North Korea demands Japan pay compensation for sinking fishing boat – KCNA
SEOUL (Reuters) – North Korea’s foreign ministry “strongly demanded” on Saturday that Japan pay compensation for a fishing boat that sank when it collided with a Japanese patrol boat earlier this week, North Korean state media reported.
The collision on Monday was deliberate and “a gangster act” by Japan, which should take steps to prevent future incidents, a spokesman for the foreign ministry said in a statement carried by state news agency KCNA.
“We strongly demand that the Japanese government compensate for the infliction of the material damage by sinking our vessel,” the unidentified spokesman said. “If such an incident occurs again, Japan will face an undesirable consequence.”
A Japan Foreign Ministry spokesman said the collision resulted from a North Korean fishing boat that appeared to have taken a sharp turn while a Japanese patrol boat was warning it to sail away.
“We therefore lodged a protest with North Korea via the embassy in Beijing.

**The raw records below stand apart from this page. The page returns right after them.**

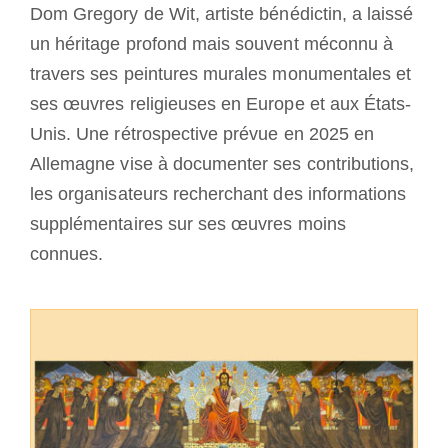
Dom Gregory de Wit, artiste bénédictin, a laissé
Devenir moine ou moniale
un héritage profond mais souvent méconnu à
travers ses peintures murales monumentales et
La médaille de Saint Benoît
ses œuvres religieuses en Europe et aux États-
Unis. Une rétrospective prévue en 2025 en
NEXUS
Allemagne vise à documenter ses contributions,
les organisateurs recherchant des informations
Archives OSB.org
supplémentaires sur ses œuvres moins
connues.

Our stance on the issue has not changed and we would not comment on individual statements by North Korea,” the spokesman said.
The Japanese coast guard said on Monday it rescued about 60 North Korean crew members from a fishing boat that sank after it collided with the patrol boat that was chasing it out of Japanese waters.
The North Korean foreign ministry official disputed Japan’s claim that a sharp turn by the North Korean boat caused the accident.
The fishing boat was “on a normal navigation”, the official said in the statement.
“Japan is impatiently trying to justify its deliberate act, and it even acts like a guilty party filing the suit first,” the official said. “Yet, they cannot evade from their responsibility for this incident of sinking our vessel and threatening even the safety of its crew.”
Japanese authorities said the North Korean boat was fishing illegally in Japan’s exclusive economic zone.